Dana yang menjadi hak pemerintah daerah itu sempat menguap selama berbulan-bulan, akibat kelalaian hingga dugaan penggelapan oleh oknum juru parkir, dan koordinator wilayah.
Pelaksana Tugas (Plt) Kepala BPKPD, Alwi Andrian Lumbangaol, menegaskan pihaknya tengah mempertimbangkan langkah tegas, dengan menggandeng Kejaksaan Negeri Pematang Siantar, khususnya Seksi Perdata dan Tata Usaha Negara (Datun), untuk melakukan penagihan secara hukum.
Ini menyangkut hak negara, tidak boleh ada pembiaran, kami akan berkoordinasi dengan OPD teknis, agar tunggakan ini bisa sama-sama dilaporkan ke Kejaksaan dalam waktu dekat, ujar Alwi, Rabu 4/3/2026.
Alwi menegaskan, kewenangan teknis pengelolaan parkir, berada di tangan Dinas Perhubungan, karena itu, koordinasi dengan Kepala Dinas Perhubungan menjadi langkah awal, sebelum proses hukum ditempuh.
Alwi mengaku, memahami persoalan tata kelola parkir karena sempat menjabat Plt Kadis Perhubungan tahun lalu.

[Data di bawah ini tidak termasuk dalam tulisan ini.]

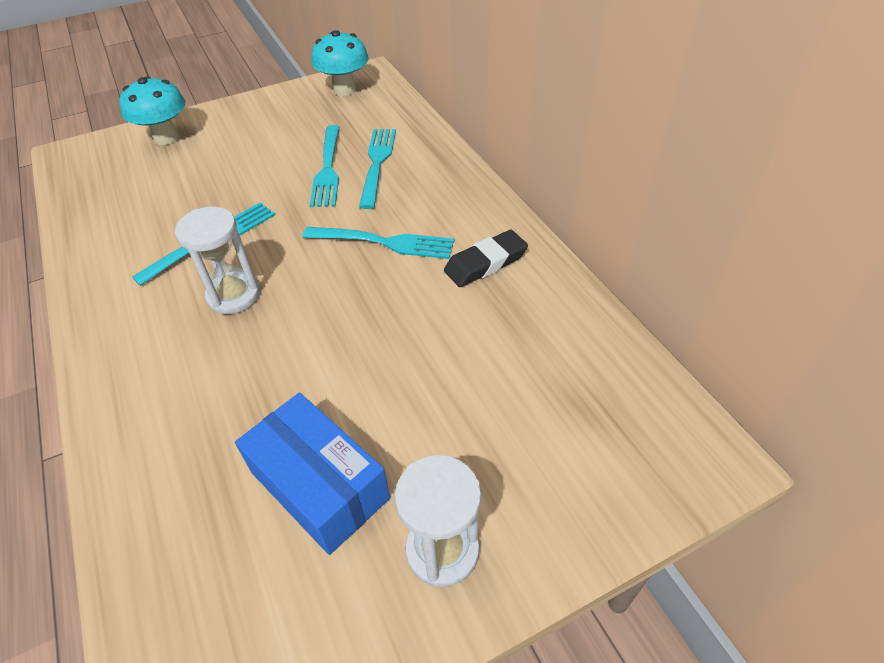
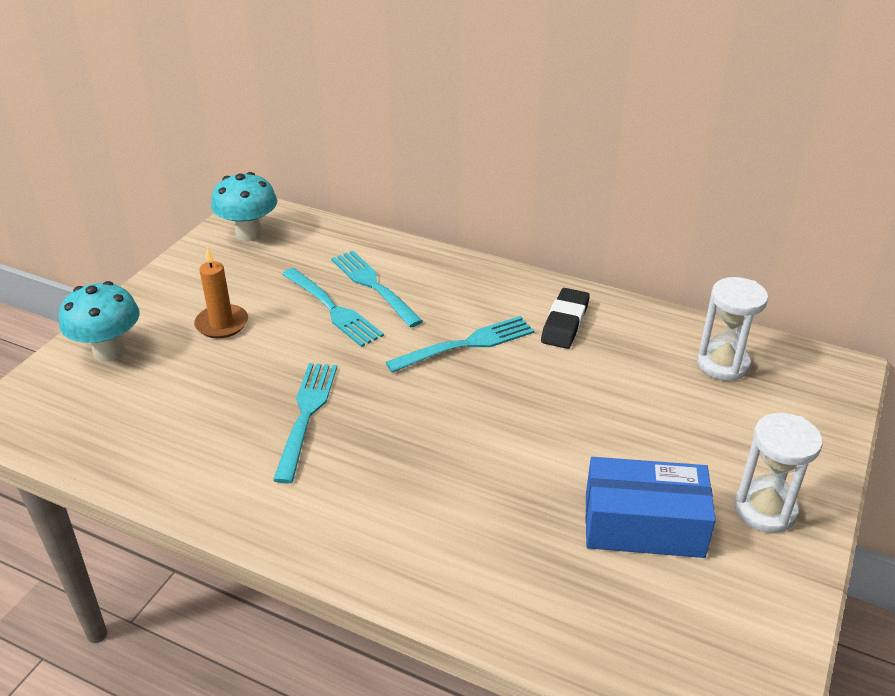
camera: 40 degrees left, 10 degrees down
(234, 295) = (393, 445): white hourglass -> white hourglass (723, 364)
(248, 148) = (222, 324): none -> orange candle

Dari evaluasi internal, persoalan pengawasan dan sistem setoran menjadi celah yang perlu dibenahi, agar kejadian serupa tidak terulang.
Sebagai langkah korektif, Pemko tengah pertimbangkan skema baru, pengelolaan parkir dengan melibatkan pihak ketiga (swasta), ujarnya.
Namun sebelum kebijakan itu diambil, pemerintah pemko siantar, akan melakukan kajian ulang potensi riil pendapatan sektor parkir.
Target lama, sebesar Rp18 miliar per tahun dinilai, terlalu ambisius, mengingat capaian tertinggi selama ini, hanya berada di kisaran Rp 8 miliar per tahun.
Kita harus realistis berbasis data. Jangan sampai target tinggi tapi pengawasan lemah. justru itu, membuka ruang penyimpangan, katanya.